| 要旨トップ | | 日本生態学会全国大会 ESJ55 講演要旨 |
一般講演(ポスター発表) P1-209
アリやミツバチなどの社会においてワーカーは交尾能力を持たず、ふつうワーカーが産んだ卵は半数体の雄にしかなれなれない(半倍数性)。一方、一部の種に見られる、雌(二倍体)を産むことのできる単為生殖(産雌性単為生殖)は、ワーカーと女王の双方に新たな利己的行動のオプションを与えるため、社会寄生・利己性の進化に繋がる可能性が理論的に指摘されている。
ワーカー(通常型)の産雌性単為生殖による共同繁殖社会を形成しているアミメアリ(Pristomyrmex punctatus)には、大型で単眼や倍化した卵巣を持つ「単眼大型ワーカー」がコロニー内に混在している個体群がある。三重県紀北町の個体群では、単眼大型は育仔や採餌活動は行わないなど「社会寄生」的な特徴を持ち、通常型とは遺伝的に異なる系統であることが知られている。
本研究では産雌性単為生殖アリにおいて社会寄生者が進化しやすいことを1事例で示すため、この種の社会寄生形質が種内において複数回独立に進化していることを明らかにする。

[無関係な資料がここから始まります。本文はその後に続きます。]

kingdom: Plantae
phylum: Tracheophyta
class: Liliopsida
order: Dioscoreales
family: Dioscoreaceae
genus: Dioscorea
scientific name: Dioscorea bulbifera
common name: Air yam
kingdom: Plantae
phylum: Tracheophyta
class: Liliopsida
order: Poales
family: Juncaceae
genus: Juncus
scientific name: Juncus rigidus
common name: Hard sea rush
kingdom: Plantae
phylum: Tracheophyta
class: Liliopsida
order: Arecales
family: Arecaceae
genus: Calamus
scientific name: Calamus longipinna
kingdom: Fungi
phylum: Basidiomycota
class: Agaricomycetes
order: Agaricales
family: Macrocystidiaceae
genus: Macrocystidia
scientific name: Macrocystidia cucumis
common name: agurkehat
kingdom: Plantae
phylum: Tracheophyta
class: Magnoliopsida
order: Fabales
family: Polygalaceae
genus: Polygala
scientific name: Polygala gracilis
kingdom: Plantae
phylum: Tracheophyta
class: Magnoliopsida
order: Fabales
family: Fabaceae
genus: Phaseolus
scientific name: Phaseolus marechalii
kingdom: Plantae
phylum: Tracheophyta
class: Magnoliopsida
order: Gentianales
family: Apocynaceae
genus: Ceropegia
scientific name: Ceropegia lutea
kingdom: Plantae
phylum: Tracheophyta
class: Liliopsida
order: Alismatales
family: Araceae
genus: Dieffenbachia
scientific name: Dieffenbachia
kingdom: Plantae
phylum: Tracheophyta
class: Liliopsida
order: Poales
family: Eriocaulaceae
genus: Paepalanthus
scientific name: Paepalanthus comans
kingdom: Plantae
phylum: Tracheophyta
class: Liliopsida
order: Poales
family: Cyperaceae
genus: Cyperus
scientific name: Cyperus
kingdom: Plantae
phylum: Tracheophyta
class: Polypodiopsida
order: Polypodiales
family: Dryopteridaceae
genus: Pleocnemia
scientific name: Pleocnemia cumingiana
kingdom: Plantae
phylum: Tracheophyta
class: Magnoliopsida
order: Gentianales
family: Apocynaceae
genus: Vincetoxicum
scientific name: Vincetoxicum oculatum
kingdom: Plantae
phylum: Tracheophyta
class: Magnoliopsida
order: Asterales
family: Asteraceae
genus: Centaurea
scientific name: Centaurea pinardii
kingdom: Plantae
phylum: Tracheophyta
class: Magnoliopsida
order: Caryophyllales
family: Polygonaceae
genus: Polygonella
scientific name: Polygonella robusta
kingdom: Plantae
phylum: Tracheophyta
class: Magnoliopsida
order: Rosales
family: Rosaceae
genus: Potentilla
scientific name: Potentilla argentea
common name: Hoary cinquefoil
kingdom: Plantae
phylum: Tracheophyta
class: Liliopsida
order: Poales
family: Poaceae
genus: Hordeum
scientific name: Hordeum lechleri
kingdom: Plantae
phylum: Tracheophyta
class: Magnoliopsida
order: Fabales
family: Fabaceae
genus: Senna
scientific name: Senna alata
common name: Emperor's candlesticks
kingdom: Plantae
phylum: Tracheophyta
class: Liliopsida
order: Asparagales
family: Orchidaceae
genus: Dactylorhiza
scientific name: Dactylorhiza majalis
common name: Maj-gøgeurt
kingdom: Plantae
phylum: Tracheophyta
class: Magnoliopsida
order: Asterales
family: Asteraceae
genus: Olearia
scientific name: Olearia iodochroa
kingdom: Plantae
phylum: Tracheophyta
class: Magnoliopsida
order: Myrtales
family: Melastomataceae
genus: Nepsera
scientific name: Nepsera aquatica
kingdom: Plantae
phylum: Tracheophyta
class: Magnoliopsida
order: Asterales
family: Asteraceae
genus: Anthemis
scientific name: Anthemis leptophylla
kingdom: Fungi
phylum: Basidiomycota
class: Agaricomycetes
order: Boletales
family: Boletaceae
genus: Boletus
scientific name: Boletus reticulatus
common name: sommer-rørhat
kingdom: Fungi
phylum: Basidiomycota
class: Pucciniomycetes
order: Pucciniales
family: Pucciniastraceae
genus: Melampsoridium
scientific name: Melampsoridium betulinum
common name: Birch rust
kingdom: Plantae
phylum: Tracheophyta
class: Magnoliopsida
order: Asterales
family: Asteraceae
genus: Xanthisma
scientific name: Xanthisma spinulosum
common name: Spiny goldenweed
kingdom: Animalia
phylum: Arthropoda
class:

全国的な野外調査により、単眼大型は複数地域から散在して発見された。これらの単眼大型、及び通常型に関して分子系統解析を行うと、本土のアミメアリの系統は大きく2つに分かれ、両方のクレードに単眼大型が属することが分かった。また各々の系統に属する単眼大型について行動解析を行ったところ、「働かない、頻繁に産卵する」などの共通した社会寄生性質を持つ一方で、行動と形態に関していくつかの相違点も存在した。この結果は、単眼大型は両系統で社会寄生者として少なくとも2回独立に進化している可能性が高いことを示している。これらの現象が生じた要因について考察する。